Mr. Dave just proved that it was the latter case.
Point number 2, I have to disagree with you on Powescore's quality of service is not adequate enough. Btw, this is a way of a sucking up perspective too. So it is biased and if you don't want to agree with me, that's fine as well; I say this cuz this is honestly how I see the situation. I wanted to do this earlier; I am doing this now cuz my computer with a keyboard just fixed so I can finally type.
Mr.

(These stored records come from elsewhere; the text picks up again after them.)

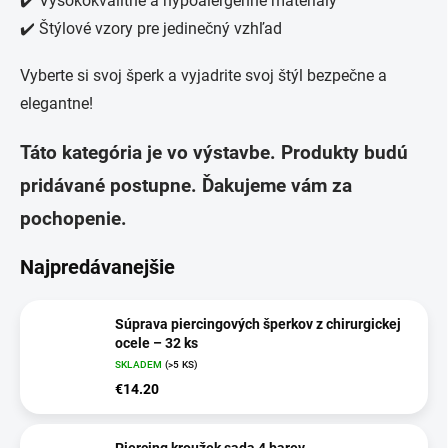
✔️ Vysokokvalitné a hypoalergénne materiály
✔️ Štýlové vzory pre jedinečný vzhľad
Vyberte si svoj šperk a vyjadrite svoj štýl bezpečne a
elegantne!
Táto kategória je vo výstavbe. Produkty budú
pridávané postupne. Ďakujeme vám za
pochopenie.
Najpredávanejšie
Súprava piercingových šperkov z chirurgickej
ocele – 32 ks
SKLADEM
(>5 KS)
€14.20
Piercing kroužek sada 4 barev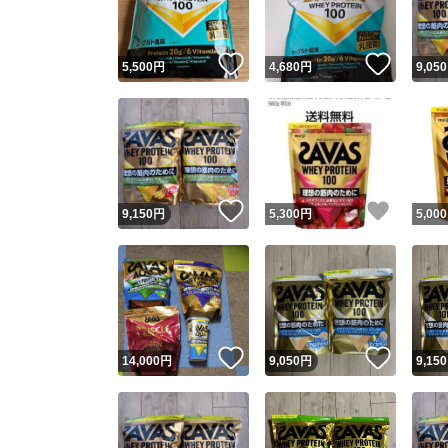
いいね！
いいね
5,500
円
4,680
円
9,050
いいね！
いいね
9,150
円
5,300
円
5,000
いいね！
いいね
14,000
円
9,050
円
9,150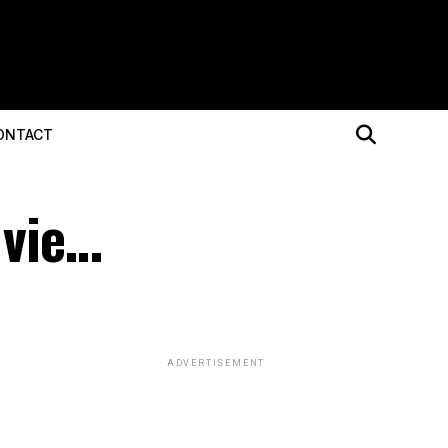
ONTACT
 vie…
ADVERTISEMENT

Killoan (aka: Dave) and his team don't have to explain the asked questions on the Powerscore web; I know the counter arguments; by answering, they get more businesses and create more revenues as well including creating more personable and friendly images as well.

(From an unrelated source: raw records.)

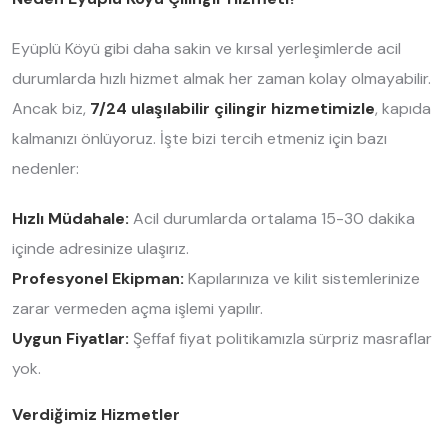
Eyüplü Köyü gibi daha sakin ve kırsal yerleşimlerde acil
durumlarda hızlı hizmet almak her zaman kolay olmayabilir.
Ancak biz,
7/24 ulaşılabilir çilingir hizmetimizle
, kapıda
kalmanızı önlüyoruz. İşte bizi tercih etmeniz için bazı
nedenler:
Hızlı Müdahale:
Acil durumlarda ortalama 15-30 dakika
içinde adresinize ulaşırız.
Profesyonel Ekipman:
Kapılarınıza ve kilit sistemlerinize
zarar vermeden açma işlemi yapılır.
Uygun Fiyatlar:
Şeffaf fiyat politikamızla sürpriz masraflar
yok.
Verdiğimiz Hizmetler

But I suggest you look at the answer timings and questions other boards other in this website than LSAT questions section including consultations about purchasing materials.

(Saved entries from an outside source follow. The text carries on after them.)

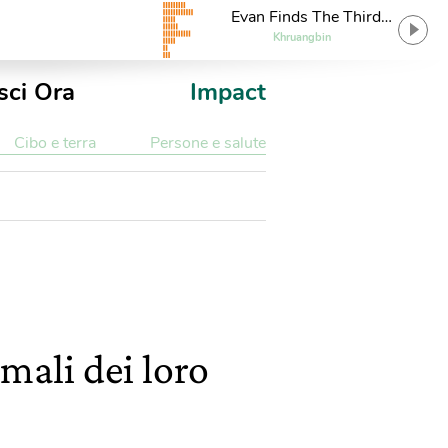
Evan Finds The Third
Room
Khruangbin
sci Ora
Impact
Cibo e terra
Persone e salute
mali dei loro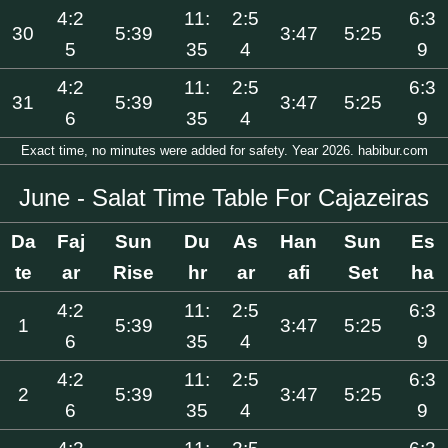
4:2
11:
2:5
6:3
30
5:39
3:47
5:25
5
35
4
9
4:2
11:
2:5
6:3
31
5:39
3:47
5:25
6
35
4
9
Exact time, no minutes were added for safety. Year 2026. habibur.com
June - Salat Time Table For Cajazeiras
Da
Faj
Sun
Du
As
Han
Sun
Es
te
ar
Rise
hr
ar
afi
Set
ha
4:2
11:
2:5
6:3
1
5:39
3:47
5:25
6
35
4
9
4:2
11:
2:5
6:3
2
5:39
3:47
5:25
6
35
4
9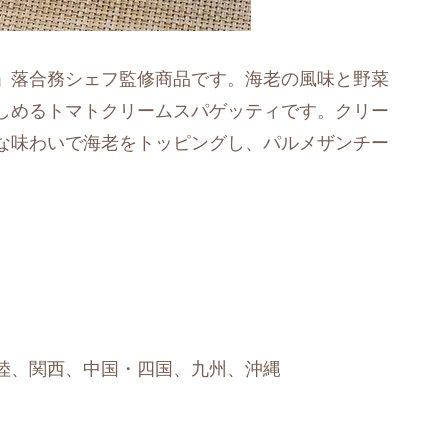
」落合務シェフ監修商品です。海老の風味と野菜
しめるトマトクリームスパゲッティです。クリー
な味わいで海老をトッピングし、パルメザンチー
陸、関西、中国・四国、九州、沖縄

All of the power score staff especially Dave, I saw so many times; they go out of their ways to counsel and explain the stuff related to law schools questions that they don't have to answer which would not matter much of creating good friendly images in first place. Dave, I saw so many times; he many times informs the students to not to purchase certain materials to his students even though that is clearly bad for his business.
I saw many of Powerscores staff answer late in the night including Sundays; I saw the answering staff has increased its numbers to accommodate the needs of students more quickly and better (This might be due to Powerscore has been doing its business well and its student populations increased) but Powerscore corporation doesn't have to increase their staff in order to answer some numbers of questions in quicker manner; students just have to wait for little longer. It is against their profit.
Granted, some questions in the web answered later than what many students would want, probably immediately or within 24 hours, but every question is always answered in the end.
Including the occasions, the Powerscore staff tries to answer even though some students bringing in Non-Powerscore philosophies and demanding an answer, Powerscore staff still tries their best to answer.
So I ask: isn't this basically all the students/customers/clients can ask for a knowledge-consulting business? If anything, don't you think Powerscore is trying to do probably more than a bucks' worth?